▶ _Data provided_
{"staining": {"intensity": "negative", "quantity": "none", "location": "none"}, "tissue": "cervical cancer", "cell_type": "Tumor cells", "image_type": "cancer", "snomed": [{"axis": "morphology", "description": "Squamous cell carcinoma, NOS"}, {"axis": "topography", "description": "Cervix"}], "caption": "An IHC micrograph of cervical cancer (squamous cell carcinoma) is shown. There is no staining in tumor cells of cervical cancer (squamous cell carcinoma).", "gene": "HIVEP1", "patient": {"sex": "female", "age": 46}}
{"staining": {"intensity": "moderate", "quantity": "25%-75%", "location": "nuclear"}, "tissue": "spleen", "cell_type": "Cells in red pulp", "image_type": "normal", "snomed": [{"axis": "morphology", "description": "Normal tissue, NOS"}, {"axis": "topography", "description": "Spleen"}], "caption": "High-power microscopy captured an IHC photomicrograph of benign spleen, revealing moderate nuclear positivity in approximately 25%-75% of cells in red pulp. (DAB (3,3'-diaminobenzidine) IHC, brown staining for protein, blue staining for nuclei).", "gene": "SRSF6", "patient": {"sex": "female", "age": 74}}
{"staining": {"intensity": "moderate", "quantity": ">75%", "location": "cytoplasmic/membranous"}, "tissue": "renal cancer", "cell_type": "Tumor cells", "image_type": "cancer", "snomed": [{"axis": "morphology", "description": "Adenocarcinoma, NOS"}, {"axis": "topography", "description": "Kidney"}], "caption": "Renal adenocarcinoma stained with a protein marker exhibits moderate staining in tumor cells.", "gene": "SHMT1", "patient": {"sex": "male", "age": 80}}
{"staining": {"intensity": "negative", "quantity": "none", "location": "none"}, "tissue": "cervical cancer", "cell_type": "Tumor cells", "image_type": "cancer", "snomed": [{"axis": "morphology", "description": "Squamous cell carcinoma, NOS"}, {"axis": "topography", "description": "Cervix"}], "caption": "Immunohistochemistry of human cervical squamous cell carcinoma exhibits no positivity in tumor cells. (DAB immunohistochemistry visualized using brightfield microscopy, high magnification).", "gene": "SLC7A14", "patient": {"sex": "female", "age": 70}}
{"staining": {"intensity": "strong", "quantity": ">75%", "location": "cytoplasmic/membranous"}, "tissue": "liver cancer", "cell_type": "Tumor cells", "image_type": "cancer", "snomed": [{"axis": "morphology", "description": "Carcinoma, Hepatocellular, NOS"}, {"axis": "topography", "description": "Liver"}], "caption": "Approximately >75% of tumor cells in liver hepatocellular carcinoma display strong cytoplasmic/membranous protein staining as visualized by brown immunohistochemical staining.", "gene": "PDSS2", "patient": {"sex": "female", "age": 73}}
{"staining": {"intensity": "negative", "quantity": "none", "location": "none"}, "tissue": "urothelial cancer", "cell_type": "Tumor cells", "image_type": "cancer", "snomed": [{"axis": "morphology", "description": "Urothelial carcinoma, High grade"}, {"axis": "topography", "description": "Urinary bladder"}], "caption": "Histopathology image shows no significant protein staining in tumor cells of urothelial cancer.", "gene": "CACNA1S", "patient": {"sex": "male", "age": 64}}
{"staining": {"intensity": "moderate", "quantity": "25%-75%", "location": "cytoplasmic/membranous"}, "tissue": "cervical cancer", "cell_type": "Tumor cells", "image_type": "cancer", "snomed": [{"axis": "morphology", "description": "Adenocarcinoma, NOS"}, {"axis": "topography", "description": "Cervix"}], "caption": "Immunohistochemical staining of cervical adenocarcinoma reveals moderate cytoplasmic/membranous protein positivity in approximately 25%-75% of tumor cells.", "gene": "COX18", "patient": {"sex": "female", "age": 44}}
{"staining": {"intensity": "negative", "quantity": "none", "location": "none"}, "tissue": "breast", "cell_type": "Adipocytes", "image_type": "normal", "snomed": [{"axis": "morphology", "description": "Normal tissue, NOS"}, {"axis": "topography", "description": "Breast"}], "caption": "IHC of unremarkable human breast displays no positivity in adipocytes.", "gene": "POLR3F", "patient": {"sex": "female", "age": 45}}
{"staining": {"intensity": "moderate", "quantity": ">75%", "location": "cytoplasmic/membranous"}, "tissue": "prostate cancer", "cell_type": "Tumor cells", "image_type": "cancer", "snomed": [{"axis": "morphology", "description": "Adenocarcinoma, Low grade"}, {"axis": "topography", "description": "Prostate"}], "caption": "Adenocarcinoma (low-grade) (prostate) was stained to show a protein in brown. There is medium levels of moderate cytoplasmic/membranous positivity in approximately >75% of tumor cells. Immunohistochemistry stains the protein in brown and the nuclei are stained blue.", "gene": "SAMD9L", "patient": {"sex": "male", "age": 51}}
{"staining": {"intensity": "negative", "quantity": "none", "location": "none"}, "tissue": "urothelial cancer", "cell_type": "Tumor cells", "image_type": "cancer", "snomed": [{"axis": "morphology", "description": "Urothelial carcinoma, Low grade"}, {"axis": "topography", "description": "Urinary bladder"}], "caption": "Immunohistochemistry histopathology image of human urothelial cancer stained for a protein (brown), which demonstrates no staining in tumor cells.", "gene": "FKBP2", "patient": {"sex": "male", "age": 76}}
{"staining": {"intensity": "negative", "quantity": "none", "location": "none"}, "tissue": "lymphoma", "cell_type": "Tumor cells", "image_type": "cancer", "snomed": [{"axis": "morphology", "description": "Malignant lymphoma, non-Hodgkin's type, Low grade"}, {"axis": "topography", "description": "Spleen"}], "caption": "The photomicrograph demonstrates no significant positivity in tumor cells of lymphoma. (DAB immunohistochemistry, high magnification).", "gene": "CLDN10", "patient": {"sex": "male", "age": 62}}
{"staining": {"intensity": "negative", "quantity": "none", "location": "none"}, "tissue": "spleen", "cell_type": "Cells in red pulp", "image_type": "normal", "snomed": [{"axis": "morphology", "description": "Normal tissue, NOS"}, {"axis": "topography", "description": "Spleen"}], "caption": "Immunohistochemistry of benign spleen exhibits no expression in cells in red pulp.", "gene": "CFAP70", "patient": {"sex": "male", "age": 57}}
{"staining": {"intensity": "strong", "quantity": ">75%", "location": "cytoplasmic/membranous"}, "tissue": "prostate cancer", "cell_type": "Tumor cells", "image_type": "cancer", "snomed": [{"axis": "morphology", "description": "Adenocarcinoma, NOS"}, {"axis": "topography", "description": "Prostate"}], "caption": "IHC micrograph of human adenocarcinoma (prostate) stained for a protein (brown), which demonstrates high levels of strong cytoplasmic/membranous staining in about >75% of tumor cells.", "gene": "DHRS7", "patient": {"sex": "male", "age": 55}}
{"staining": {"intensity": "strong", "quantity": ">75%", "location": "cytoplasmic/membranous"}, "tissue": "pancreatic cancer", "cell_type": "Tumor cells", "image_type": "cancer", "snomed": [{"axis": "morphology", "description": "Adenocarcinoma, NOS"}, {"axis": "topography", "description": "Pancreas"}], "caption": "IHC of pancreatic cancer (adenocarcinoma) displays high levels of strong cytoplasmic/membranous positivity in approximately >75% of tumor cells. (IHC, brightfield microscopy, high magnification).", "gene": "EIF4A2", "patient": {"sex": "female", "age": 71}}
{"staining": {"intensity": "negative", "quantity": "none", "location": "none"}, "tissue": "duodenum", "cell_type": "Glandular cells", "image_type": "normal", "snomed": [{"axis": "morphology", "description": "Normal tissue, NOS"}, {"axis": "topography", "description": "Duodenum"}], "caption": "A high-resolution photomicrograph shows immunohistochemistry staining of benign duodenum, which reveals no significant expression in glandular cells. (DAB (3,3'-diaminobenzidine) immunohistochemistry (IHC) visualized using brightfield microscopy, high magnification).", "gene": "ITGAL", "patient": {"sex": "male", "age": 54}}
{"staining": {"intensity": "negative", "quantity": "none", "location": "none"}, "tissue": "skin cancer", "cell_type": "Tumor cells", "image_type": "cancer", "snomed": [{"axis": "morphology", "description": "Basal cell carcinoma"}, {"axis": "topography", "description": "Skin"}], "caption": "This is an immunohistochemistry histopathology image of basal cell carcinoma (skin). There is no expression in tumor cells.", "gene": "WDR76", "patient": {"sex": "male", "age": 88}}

▶ _Task item_
Please print the material above exactly as it appears, from its first line through the line containing "adenocarcinoma stained with", inclusive, and stop there.

▶ _Task answer_
{"staining": {"intensity": "negative", "quantity": "none", "location": "none"}, "tissue": "cervical cancer", "cell_type": "Tumor cells", "image_type": "cancer", "snomed": [{"axis": "morphology", "description": "Squamous cell carcinoma, NOS"}, {"axis": "topography", "description": "Cervix"}], "caption": "An IHC micrograph of cervical cancer (squamous cell carcinoma) is shown. There is no staining in tumor cells of cervical cancer (squamous cell carcinoma).", "gene": "HIVEP1", "patient": {"sex": "female", "age": 46}}
{"staining": {"intensity": "moderate", "quantity": "25%-75%", "location": "nuclear"}, "tissue": "spleen", "cell_type": "Cells in red pulp", "image_type": "normal", "snomed": [{"axis": "morphology", "description": "Normal tissue, NOS"}, {"axis": "topography", "description": "Spleen"}], "caption": "High-power microscopy captured an IHC photomicrograph of benign spleen, revealing moderate nuclear positivity in approximately 25%-75% of cells in red pulp. (DAB (3,3'-diaminobenzidine) IHC, brown staining for protein, blue staining for nuclei).", "gene": "SRSF6", "patient": {"sex": "female", "age": 74}}
{"staining": {"intensity": "moderate", "quantity": ">75%", "location": "cytoplasmic/membranous"}, "tissue": "renal cancer", "cell_type": "Tumor cells", "image_type": "cancer", "snomed": [{"axis": "morphology", "description": "Adenocarcinoma, NOS"}, {"axis": "topography", "description": "Kidney"}], "caption": "Renal adenocarcinoma stained with a protein marker exhibits moderate staining in tumor cells.", "gene": "SHMT1", "patient": {"sex": "male", "age": 80}}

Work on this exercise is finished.